=== Section Start ===

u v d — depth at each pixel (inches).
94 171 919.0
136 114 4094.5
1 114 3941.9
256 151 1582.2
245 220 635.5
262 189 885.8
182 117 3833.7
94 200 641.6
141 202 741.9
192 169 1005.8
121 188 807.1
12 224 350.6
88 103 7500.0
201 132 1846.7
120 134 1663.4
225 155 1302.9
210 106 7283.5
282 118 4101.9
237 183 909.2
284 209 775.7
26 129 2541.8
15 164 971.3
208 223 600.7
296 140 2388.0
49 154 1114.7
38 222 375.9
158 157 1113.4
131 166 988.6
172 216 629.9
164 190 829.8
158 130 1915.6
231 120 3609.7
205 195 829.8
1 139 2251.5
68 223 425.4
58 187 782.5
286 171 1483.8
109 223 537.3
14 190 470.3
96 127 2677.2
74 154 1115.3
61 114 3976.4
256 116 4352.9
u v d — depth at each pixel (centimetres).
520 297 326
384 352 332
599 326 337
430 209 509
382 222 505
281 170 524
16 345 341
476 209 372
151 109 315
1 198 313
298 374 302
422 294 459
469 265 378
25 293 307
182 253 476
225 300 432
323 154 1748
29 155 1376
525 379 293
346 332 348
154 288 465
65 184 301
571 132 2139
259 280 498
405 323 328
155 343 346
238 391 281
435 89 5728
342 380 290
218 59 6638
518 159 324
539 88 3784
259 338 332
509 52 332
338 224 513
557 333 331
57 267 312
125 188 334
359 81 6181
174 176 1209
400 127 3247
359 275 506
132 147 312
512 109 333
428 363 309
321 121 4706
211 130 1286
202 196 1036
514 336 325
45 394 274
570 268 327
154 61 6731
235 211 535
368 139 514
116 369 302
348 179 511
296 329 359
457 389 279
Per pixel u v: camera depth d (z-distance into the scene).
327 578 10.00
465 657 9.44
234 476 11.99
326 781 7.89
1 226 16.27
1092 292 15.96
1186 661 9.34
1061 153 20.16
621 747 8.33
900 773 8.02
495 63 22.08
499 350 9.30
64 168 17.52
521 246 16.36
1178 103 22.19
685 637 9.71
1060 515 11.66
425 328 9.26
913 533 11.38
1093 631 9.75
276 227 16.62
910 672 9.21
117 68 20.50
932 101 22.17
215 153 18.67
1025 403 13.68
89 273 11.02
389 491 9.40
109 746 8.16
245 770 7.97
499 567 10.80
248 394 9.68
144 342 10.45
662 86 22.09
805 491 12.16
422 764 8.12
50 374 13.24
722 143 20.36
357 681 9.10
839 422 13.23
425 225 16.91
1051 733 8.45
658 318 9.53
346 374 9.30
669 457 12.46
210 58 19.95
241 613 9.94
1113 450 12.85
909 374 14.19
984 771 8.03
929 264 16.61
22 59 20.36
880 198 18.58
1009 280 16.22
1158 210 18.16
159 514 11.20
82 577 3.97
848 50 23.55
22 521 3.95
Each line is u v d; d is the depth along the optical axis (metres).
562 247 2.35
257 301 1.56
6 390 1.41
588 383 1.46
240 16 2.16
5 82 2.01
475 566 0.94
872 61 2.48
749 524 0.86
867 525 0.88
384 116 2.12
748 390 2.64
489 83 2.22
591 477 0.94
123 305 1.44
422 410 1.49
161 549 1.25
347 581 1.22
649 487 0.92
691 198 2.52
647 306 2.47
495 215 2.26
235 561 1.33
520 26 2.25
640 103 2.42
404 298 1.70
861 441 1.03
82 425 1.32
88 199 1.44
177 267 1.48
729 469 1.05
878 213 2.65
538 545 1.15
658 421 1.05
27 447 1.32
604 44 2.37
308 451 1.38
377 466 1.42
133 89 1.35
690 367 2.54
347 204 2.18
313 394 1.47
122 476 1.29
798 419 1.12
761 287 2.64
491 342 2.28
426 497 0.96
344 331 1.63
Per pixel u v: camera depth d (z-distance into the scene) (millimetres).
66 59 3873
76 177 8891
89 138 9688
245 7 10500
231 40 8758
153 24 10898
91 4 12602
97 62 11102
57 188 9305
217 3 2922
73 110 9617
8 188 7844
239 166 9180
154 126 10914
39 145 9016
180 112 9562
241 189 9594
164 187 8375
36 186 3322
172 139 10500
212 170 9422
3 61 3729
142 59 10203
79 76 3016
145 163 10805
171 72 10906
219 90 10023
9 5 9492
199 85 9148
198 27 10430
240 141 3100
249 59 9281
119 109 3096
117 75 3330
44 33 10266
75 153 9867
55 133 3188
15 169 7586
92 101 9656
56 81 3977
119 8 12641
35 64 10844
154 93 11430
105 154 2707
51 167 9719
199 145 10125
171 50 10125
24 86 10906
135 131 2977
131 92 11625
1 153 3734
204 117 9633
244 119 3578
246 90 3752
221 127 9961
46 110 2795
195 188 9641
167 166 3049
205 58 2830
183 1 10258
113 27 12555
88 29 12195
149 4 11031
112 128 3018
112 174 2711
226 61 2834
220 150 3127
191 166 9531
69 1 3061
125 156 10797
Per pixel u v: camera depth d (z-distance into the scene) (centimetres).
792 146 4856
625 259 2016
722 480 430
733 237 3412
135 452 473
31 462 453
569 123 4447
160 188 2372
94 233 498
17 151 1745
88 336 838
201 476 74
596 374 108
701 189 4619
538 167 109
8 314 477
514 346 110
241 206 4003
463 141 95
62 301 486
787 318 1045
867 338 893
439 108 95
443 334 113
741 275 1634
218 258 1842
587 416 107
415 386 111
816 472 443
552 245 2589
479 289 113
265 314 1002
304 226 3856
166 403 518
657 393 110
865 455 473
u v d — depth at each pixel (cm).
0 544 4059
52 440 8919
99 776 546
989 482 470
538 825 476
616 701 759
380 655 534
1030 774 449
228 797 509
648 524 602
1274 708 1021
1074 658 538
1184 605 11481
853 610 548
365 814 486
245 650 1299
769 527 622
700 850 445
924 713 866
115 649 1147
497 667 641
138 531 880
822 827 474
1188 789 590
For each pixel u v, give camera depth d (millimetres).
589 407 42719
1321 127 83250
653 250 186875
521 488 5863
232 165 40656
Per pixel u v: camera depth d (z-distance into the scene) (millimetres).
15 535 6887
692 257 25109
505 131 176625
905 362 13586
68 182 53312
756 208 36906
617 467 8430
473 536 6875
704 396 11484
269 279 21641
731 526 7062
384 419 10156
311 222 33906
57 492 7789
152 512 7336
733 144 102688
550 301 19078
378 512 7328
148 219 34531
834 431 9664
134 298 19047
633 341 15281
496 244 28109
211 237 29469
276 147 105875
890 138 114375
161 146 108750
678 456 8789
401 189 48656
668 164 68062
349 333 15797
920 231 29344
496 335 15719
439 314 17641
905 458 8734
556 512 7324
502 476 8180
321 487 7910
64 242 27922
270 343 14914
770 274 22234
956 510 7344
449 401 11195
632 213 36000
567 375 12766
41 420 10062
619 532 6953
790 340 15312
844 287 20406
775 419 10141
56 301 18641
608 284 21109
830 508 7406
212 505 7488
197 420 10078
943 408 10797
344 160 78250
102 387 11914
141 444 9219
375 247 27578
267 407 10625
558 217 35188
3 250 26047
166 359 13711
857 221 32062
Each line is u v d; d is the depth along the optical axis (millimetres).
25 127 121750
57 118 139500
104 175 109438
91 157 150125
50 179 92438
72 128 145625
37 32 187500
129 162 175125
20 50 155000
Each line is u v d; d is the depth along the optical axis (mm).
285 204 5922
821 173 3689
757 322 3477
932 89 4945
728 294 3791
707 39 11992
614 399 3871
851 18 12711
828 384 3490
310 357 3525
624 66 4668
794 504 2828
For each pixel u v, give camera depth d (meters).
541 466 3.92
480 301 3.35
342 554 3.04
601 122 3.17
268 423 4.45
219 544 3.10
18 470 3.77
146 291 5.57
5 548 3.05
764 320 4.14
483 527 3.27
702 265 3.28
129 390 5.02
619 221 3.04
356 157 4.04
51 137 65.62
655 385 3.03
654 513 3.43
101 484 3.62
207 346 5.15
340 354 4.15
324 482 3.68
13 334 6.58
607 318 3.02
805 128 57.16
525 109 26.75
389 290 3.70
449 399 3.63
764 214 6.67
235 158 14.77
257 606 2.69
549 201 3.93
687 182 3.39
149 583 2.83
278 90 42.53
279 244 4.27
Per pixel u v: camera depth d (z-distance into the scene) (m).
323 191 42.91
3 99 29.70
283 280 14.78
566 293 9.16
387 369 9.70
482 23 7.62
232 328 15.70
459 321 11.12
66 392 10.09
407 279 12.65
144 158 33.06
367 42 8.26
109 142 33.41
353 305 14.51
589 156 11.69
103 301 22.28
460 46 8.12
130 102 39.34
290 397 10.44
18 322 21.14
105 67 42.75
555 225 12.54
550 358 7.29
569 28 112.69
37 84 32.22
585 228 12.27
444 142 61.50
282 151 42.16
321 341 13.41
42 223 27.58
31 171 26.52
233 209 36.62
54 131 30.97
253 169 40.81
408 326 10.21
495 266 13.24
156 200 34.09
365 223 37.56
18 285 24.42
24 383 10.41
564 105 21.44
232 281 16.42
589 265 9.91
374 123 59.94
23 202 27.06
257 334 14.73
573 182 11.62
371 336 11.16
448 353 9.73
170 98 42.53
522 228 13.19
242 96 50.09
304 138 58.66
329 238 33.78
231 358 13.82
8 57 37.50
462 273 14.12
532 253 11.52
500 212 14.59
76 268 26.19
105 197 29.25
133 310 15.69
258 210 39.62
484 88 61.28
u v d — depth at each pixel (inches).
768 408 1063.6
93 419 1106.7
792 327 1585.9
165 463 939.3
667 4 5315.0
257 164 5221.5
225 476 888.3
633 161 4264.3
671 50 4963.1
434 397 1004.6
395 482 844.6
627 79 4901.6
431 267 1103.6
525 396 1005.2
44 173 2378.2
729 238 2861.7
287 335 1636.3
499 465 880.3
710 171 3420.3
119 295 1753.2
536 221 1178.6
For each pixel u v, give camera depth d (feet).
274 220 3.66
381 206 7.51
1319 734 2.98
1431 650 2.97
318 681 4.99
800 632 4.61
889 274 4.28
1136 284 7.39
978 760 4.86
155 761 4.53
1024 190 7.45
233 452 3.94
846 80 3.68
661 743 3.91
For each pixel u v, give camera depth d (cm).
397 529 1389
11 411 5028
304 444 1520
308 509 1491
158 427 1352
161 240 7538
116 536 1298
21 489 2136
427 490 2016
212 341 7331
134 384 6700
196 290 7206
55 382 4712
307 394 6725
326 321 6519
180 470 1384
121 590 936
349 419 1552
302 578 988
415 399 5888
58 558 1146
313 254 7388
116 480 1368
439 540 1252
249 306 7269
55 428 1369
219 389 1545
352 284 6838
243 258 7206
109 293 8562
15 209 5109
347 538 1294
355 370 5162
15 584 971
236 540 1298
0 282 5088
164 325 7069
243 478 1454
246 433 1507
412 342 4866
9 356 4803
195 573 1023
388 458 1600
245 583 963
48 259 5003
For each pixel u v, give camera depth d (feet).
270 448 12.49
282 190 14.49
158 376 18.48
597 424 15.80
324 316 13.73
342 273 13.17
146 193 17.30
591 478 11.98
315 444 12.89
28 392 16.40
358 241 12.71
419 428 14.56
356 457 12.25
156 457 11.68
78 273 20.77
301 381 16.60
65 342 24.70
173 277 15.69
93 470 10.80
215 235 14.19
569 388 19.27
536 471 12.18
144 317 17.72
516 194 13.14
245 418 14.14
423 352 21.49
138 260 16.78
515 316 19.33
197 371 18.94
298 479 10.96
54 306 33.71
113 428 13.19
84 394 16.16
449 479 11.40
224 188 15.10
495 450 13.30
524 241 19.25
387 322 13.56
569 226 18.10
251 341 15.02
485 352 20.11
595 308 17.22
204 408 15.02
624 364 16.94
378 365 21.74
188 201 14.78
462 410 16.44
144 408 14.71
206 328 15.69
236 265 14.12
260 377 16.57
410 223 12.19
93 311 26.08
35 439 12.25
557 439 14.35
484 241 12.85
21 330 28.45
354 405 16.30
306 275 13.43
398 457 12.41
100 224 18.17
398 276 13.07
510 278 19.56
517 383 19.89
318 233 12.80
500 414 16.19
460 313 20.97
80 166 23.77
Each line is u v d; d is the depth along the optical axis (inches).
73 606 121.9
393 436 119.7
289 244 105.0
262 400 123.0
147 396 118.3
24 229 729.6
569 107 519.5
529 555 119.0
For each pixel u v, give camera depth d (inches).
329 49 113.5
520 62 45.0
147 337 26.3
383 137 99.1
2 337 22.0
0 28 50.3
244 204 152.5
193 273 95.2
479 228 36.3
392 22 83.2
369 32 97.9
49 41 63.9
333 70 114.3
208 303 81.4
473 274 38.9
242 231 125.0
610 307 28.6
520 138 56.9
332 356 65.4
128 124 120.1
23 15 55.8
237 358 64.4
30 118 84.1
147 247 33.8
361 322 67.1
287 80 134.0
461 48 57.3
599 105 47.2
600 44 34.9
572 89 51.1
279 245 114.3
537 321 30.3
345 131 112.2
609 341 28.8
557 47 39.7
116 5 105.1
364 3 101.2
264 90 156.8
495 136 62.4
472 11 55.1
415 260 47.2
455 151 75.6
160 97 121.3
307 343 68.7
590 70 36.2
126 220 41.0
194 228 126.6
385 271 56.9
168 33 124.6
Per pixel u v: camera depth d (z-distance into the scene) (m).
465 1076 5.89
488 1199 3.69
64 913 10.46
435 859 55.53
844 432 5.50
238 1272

=== Section End ===

> **ACTION ITEM**
Copy word for word the stretch of entries above from the line that has "259 280 498" through the line that has "428 363 309", both ends included, and nothing outside it.

> **OUTPUT OF THE EXERCISE**
259 280 498
405 323 328
155 343 346
238 391 281
435 89 5728
342 380 290
218 59 6638
518 159 324
539 88 3784
259 338 332
509 52 332
338 224 513
557 333 331
57 267 312
125 188 334
359 81 6181
174 176 1209
400 127 3247
359 275 506
132 147 312
512 109 333
428 363 309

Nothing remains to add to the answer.